A May 12 mining accident at a notoriously unsafe West Virginia mine "highlights the need for Congressional action," says the Center for Effective Government. They're right, of course, but n.b. that the Robert C. Byrd Mine Safety Protection Act couldn't even get through the House when the Democrats controlled it, which speaks to the difficulty (though not impossibility!) of our task. Getting proper funding the for the Mine Safety and Health Administration (a casualty of sequestration, of course!) should, in theory, be considerably easier -- I mean, what Congressperson would really want to be known as pro-dead miner?
This should be interesting: Farmers Insurance Co. has filed nine class-action lawsuits against over 200 local governments in Chicago and its environs, alleging they know about climate change but are doing nothing about it, thus causing the kind of catastrophes Farmers Insurance has to spend money covering. I'm not sure any of them are going to win -- I presume you can demonstrate that climate change is causing certain events to happen more frequently, but not necessarily that it caused all the specific claims you're trying to redress. Still, the fossil fuel corporations could one day find themselves surrounded on climate change by every other sector of the corporate economy, and that wouldn't be a bad thing.
Dave Johnson promises "Five Government Outsourcing Horror Stories," but actually delivers many more, and not just because number 5 is "Any Government 'Outsourcing' Anything." Read through the Chicago Parking Meters story, the Indiana Toll Road story, the private prisons story, and the "Cost Overruns" story, but attend these four sentences most closely: "But just how do they save money? There are two ways a company can save money over what government spends. The first is to reduce what it pays employees and suppliers. The second is to cut back on the amount or quality of the service the company is taking over."

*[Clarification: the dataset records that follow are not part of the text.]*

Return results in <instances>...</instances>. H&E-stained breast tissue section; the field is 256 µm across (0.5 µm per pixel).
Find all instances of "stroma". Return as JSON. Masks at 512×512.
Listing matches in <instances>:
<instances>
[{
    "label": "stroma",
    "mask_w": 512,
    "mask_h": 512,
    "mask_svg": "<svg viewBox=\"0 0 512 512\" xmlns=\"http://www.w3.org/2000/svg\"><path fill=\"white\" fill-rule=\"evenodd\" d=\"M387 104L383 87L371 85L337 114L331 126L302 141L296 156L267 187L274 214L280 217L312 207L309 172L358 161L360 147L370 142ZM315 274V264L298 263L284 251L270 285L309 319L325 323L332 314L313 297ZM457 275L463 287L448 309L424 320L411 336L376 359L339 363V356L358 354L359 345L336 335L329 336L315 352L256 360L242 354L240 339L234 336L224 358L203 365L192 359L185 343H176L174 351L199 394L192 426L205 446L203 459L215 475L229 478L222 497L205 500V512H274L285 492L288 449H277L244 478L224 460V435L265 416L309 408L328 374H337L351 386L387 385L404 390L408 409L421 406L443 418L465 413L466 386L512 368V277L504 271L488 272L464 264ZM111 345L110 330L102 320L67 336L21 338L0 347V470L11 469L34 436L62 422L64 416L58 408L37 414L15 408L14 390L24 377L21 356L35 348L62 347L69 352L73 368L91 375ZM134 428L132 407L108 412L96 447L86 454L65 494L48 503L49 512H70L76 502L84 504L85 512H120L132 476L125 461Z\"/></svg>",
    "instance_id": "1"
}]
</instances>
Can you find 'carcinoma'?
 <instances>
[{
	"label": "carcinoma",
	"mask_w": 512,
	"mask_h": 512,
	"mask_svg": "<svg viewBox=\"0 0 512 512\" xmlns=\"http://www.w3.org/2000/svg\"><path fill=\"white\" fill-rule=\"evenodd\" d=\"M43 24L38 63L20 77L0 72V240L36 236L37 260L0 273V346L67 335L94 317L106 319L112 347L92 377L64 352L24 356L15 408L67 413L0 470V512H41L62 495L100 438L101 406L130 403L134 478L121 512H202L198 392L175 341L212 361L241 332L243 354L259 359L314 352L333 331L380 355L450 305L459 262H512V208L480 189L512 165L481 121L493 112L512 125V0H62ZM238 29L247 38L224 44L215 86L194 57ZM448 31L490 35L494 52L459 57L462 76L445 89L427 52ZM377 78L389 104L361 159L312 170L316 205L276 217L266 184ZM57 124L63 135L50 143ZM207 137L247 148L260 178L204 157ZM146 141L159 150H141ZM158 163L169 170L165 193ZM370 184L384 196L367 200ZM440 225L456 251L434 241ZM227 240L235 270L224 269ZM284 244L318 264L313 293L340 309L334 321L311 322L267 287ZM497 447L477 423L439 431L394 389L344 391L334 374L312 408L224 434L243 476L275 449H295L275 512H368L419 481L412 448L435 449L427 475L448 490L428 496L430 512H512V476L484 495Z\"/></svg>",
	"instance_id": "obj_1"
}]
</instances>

Far-right radio host/contender for Georgia's 10th Congressional District says having same-sex parents is rather like "los(ing) a mom or dad in a car accident." Plus gay people have the right to marry, just not each other har har har. I guess he's trying to out-Paul Broun Paul Broun, who currently "serves" the 10th District and who just lost the Senate runoff. Mr. Hice, unfortunately, just made the House election runoff, and the winner there will almost certainly win the general election, meaning we could be hearing from Mr. Hice for many, many years. But not here, where we'll never speak of him again.
Yes! Magazine gives us "four signs net neutrality isn't dead yet." You likely already know them -- that the FCC changed its proposal somewhat after popular pressure, that pressuring elected representatives helped that, that public utility reclassification isn't dead and buried, and that some big corporations are now more visibly on our side -- but it's good to be reminded. Why, AT&T has just promised three years of net neutrality if we approve their deal to buy DirecTV, which shouldn't induce us to take the deal, but should alert us that corporations know net neutrality is popular and thus induce us to fight harder for net neutrality.
Finally, scientists at Imperial College London have worked out how to turn light into matter. Note that nobody's actually done that yet, but the physicists think it can be done with "existing technology." Hopefully we won't have to deal with junk patents on light in the meantime.